FORGOING SURGERY IN HER2-POSITIVE BREAST CANCER
- Researchers are deciphering which patients with HER2-positive breast cancer may be able to safely forgo surgery after a complete pathologic response to neoadjuvant chemotherapy.
- Multivariate analysis identified patients in whom surgery is definitely required, because of the higher risk of residual disease: those with a DCIS component, those with hormone receptor–positive tumors, and those in whom imaging results are inconclusive.
- Multimodality therapy alone is not a reliable way to identify pathologic complete response; it should be combined with image-guided biopsies of the tumor bed.
Hormone receptor status was also important. Among patients with hormone receptor–negative disease, 60 (49.2%) achieved a pathologic response (ypT0N0). This number fell to 42 patients (26.6%) among the hormone receptor–positive cohort. On multivariate analysis, hormone receptor–positive tumors were 2.7 times more likely (P < .0001) to contain residual disease in the breast and/or nodes, compared to hormone receptor–negative tumors, after neoadjuvant therapy.
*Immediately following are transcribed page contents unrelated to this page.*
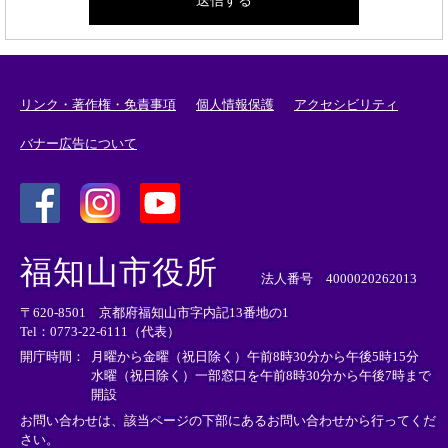
リンク・著作権・免責事項
個人情報保護
アクセシビリティ
バナー広告について
＜
＜
＜
外
外
外
福知山市役所
部
部
部
法人番号 4000020262013
リ
リ
リ
〒620-8501 京都府福知山市字内記13番地の1
ン
ン
ン
Tel：0773-22-6111（代表）
ク
ク
ク
＞
＞
＞
開庁時間：
月曜から金曜（祝日除く）午前8時30分から午後5時15分
水曜（祝日除く）一部窓口を午前8時30分から午後7時まで
開設
お問い合わせは、該当ページの下部にあるお問い合わせから行ってくだ
さい。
While postchemotherapy multimodality imaging had a sensitivity of 97.1% for identifying residual disease in the breast and nodes, its negative predictive value was 70.6%, she noted.
“Similar to previous studies, multimodality imaging using mammogram, ultrasound, and MRI was not reliable in identifying patients with a pathologic complete response,” Dr. Sun said. “Imaging was least reliable in evaluating lymph node status, with a negative predictive value of only 40.0%. In the breast and nodes, the negative predictive value was still low—70.6%—showing that imaging alone is unreliable for selecting patients for enrollment in clinical trials for HER2-positive breast cancer.”
“Image-guided percutaneous biopsy is required to safely select patients for inclusion in ongoing and future elimination-of-surgery clinical trials,” she emphasized. ■
DISCLOSURE: Dr. Sun reported no conflicts of interest.
REFERENCE
1. Sun S, van la Parra R, Rauch G, et al: Patient selection for non-operative management of HER2-positive invasive breast cancer after neoadjuvant systemic therapy. 2019 American Society of Breast Surgeons Annual Meeting. Abstract 575089. Presented May 2, 2019.